# Start of Selection

Gas-Tax Hike Finds Few Friends in Congress Despite Trump Support

(Bloomberg) -- Despite backing from groups as wide ranging as the U.S. Chamber of Commerce, the lobby for truckers -- and now President Donald Trump -- a proposal to raise gas tax for the first time in 25 years appears to be going nowhere fast on Capitol Hill.

Trump surprised a bipartisan group of House and Senate committee leaders Wednesday at the White House by offering to support a 25 cent-per-gallon increase in the tax on gas and diesel fuel dedicated to improving roads, highways and bridges. But that wasn’t swaying Republican opinion Thursday.

“I don’t think there is support for it right now,” Representative Kevin McCarthy of California, the second-ranking House Republican, said in an interview Thursday. Asked whether there’s support among Senate Republicans to increase the fee, Majority Leader Mitch McConnell spokesman Don Stewart referred to previous statements made by the Kentucky Republican. “It’s always no,” Stewart said.

# End of Selection

▶ **Written request 1**
Answer from the gas-tax article:
(a) How large a per-gallon increase did Trump offer to support?
(b) Whose spokesman is Don Stewart?
(c) How many years would it be since the gas tax was last raised?
▶ **Written request 2**
Using the gas-tax article, explain why the proposal appears to be going nowhere on Capitol Hill despite its wide backing.

# Start of Supplied data

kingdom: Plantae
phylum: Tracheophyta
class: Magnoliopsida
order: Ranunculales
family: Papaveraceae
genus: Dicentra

# End of Supplied data

▶ **Task output 1**
(a) 25 cents per gallon.
(b) Senate Majority Leader Mitch McConnell's.
(c) 25 years.

▶ **Task output 2**
Trump's offer to back the increase did not sway Republican opinion. Representative Kevin McCarthy said there was no support for it right now, and McConnell's spokesman, Don Stewart, said of raising the fee, "It's always no."